No Canadian volcanoes regularly monitored
Despite all of this, the potential for fire, flood and destruction, Canada does not monitor Mount Garibaldi, nor almost any other possibly-active volcanoes. Even Mount Meager, one of the best-studied volcanoes in the country, is only monitored at a level in line with a "very low" threat rating, despite meeting the United States Geological Survey methodology standards for "very high."
Melanie Kelman, a volcanologist at the Geological Survey of Canada, compiled a threat assessment of 28 volcanic groupings in a paper published last February in the Canadian Journal of Earth Sciences and found both Mount Meager and Mount Garibaldi meet the "very high" threat threshold. She assessed three others to be a "high" threat, one to be of "moderate" threat, seven to be "low" and 15 to be "very low."
Besides Mount Meager, the only monitoring performed on those peaks is through regional seismic networks, in place to detect earthquakes broadly but not to pick up on subtle changes in volcanic activity. The U.S. Geological Survey recommends that very high risk volcanoes have real-time broadcasting and regular ground surveys and satellite imaging.
So, why doesn't Canada do this?
Kelman said it's largely a matter of money. With numerous natural disasters to consider across the country, it makes far more sense for governments to invest in preparedness for earthquakes, wildfires and floods rather than the rarity of a volcanic eruption.

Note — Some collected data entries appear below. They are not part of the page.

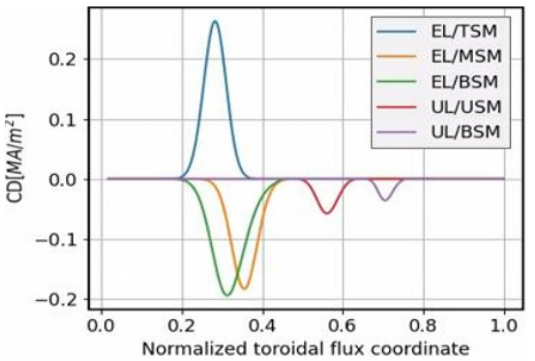
Fig. 7. ECCD profiles from X2 absorption simulated by TORBEAM for a JINTRAC 7.5 MA / 2.65 T H scenario.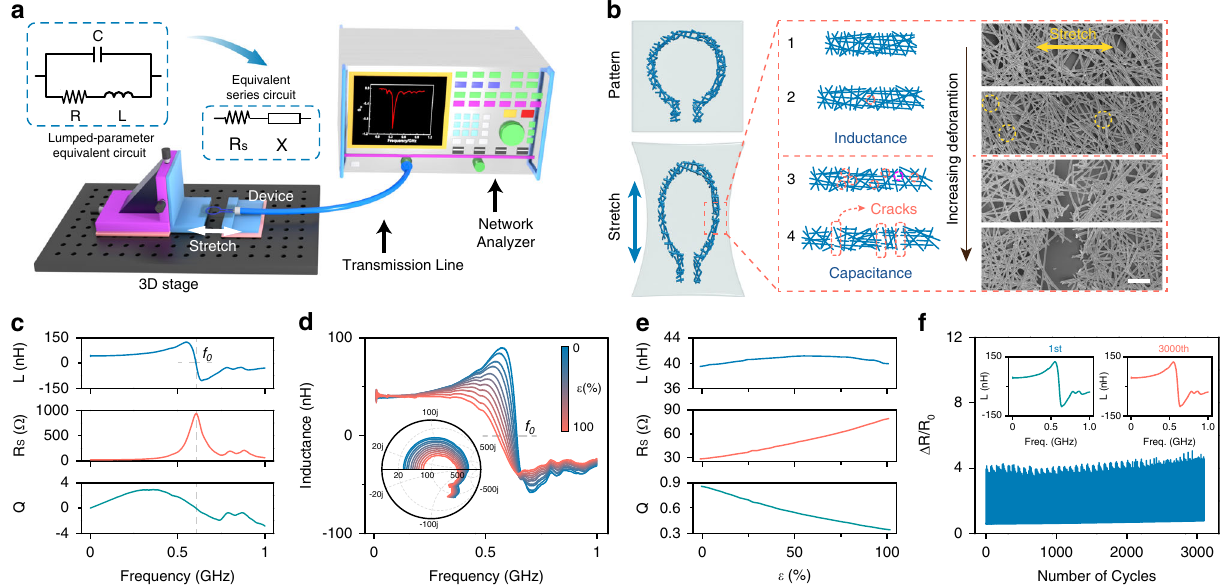
Fig. 2 Radio frequency (RF) properties of the coil under tensile strain. a Schematic of the experimental setup and equivalent inductance model of Ag NFs coil. b Schematic diagram and SEM images of the evolution of the Ag NFs under different tensile strains. c Inductance L , resistance R S , and quality factor Q versus frequency for single-turn coil shown in b . d Inductance variation versus tensile strain for the single-turn coil. Inset: Smith chart of single-turn coil. e Inductance L , resistance R S , and quality factor Q versus tensile strain at 10 MHz. f Stability measurement of single-turn coil. The cycle period is over 3000 cycles for ε = 100%. Insets: inductance before and after cyclic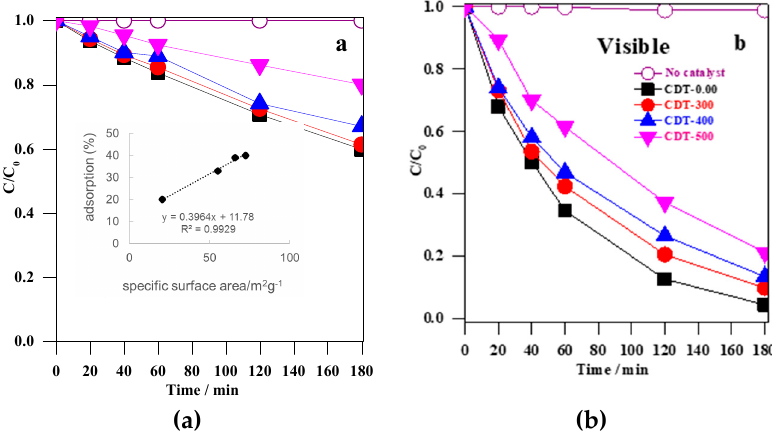
Figure 8. Change of the MC-LR concentration with initial concentration 10 mg L − 1 versus reaction time: ( a ) under dark condition; and ( b ) under visible light illumination for 3 h using CDT-0.00, CDT-300,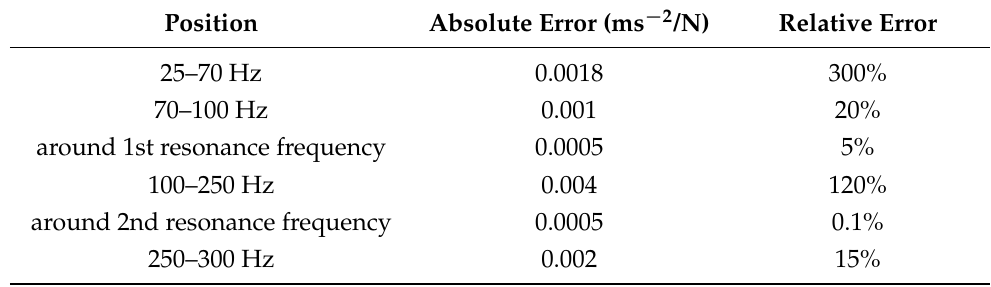
Table 3. Errors in Figure 9.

“There’s an array of different hazards, all of which are important," Kelman recognized.
But, just because something is extremely rare, doesn't mean it can't happen. The U.S. learned that lesson in the spring of 1980 when Mount St. Helens erupted. At the time, only a single seismometer was in place to monitor the area.
The blast there was triggered when an earthquake cleaved off the upper 300 metres of the peak's northern cone and sent the largest landslide in recorded history tumbling down the mountain at 480 kilometres per hour. Ash shot 24 kilometres up into the sky, causing blackout conditions in Spokane, Washington and landing in 11 U.S. states and numerous Canadian provinces, including B.C.
Avalanches of debris and slurries of melted rock and ice poured down the volcano, clogging river valleys, destroying roads and bridges and ripping trees out of the earth. In the end, 57 people were killed and hundreds of homes and structures were ruined.
Volcanologists have since described the event as a wake-up call and turning point in understanding the need to study and watch even long-dormant volcanoes.
Today, activity at Mount St. Helens is constantly observed by 21 seismometers and a real-time gas monitoring system that checks for carbon dioxide, sulfur dioxide and hydrogen sulfide levels, as well as wind speeds and directions and the temperature of gas vents. GPS instruments installed along the volcano also let scientists know whether the ground is shifting over time.
Kelman said she hopes some of the same is implemented at very high-risk peaks like Mount Garibaldi and Mount Meager. While on-the-ground monitoring is pricey, she said remote monitoring through satellites would still provide valuable data on ground deformation, unusual gas emissions and new hot spots.
Morison, by contrast, said the focus needs to be on studying the peaks' histories, not just their current activity.
“The knowledge about when these volcanoes erupt, how they erupt, why they erupt comes from detailed fieldwork on the volcano first, before you start to monitor anything.”
Regardless of their priorities, both scientists agree volcanoes deserve greater attention in Canada. The chance of one awakening is low, but the consequences of such an event would be high.
And, while no amount of research will allow volcanologists to determine with certainty when another eruption could occur, it is their best shot at preparing for the future.